Rafael Grossi, Director General of the International Atomic Energy Agency (IAEA), met with South Korean Foreign Minister Park Jin at the Ministry of Foreign Affairs in Seoul on Saturday.
Grossi arrived in Seoul on a three-day visit sparked by protests over Japan’s plan to release treated water from the Fukushima nuclear plant.
The IAEA director-general landed in Japan on Friday after a stay in the country during which his agency approved Tokyo’s plan to release treated water from a tsunami-hit nuclear plant into the ocean over the next few decades. AFP informed of.
Seoul conducted its own separate review of Tokyo’s plan and also concluded that while Japan would meet or exceed key international standards, the release would have “negligible consequences”.
Despite this, Grossi’s visit was met with resistance in South Korea, where public concern over the planned release has grown.
The IAEA chief said in an interview with Yonhap news agency on Saturday that there is “no disagreement” among experts involved in the review that gave the go-ahead to the decades-old project.
He said, “This is the final comprehensive report… No expert has come to me to say that they disagree on its contents.”
“It was a very intense process.”
That wasn’t enough to stop hundreds of protesters from taking to the streets in central Seoul, calling the IAEA review “inadequate” as Grossi met with Foreign Minister Park Jin.
Protesters carried several signs criticizing the IAEA and Japan’s plan, including one that read “The IAEA is not qualified to verify environmental standards”.
The IAEA report was “crafted under the influence of Japan”, claimed a demonstrator on the microphone, without giving details.
Opposition MPs have also launched a public campaign against Tokyo’s plan, with some going on hunger strike.
Grossi is expected to meet opposition lawmakers in parliament on Sunday.
About 1.33 million cubic meters of groundwater, rainwater and water used for cooling have accumulated at the Fukushima site, which is being shut down after several reactor meltdowns following the 2011 tsunami, which badly damaged the plant.
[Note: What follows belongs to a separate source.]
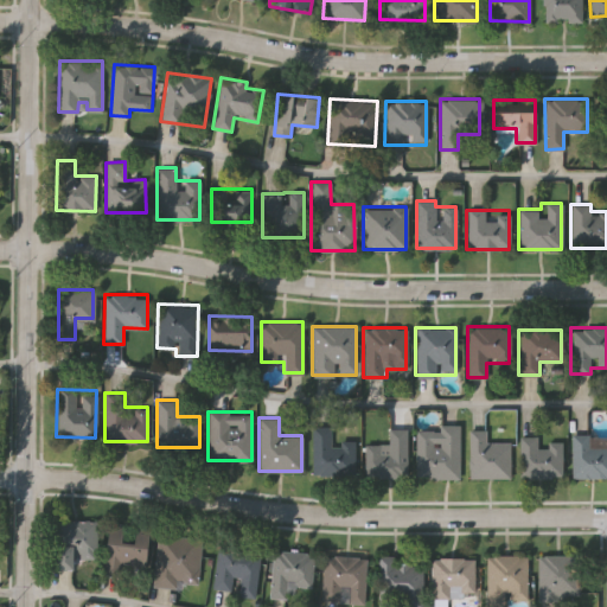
[(459,425),(459,478),(415,478),(415,428),(438,428),(438,425),(459,425)]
Had done it.
The plant operator treats the water to remove almost all radioactive elements except tritium, and plans to dilute it before releasing it into the ocean for several decades.
Since taking power last year, South Korean President Yoon Suk Yeol has sought to end historical bitterness with Japan over issues including wartime forced labor as he seeks closer regional security cooperation in the face of growing nuclear threats from North Korea. Are.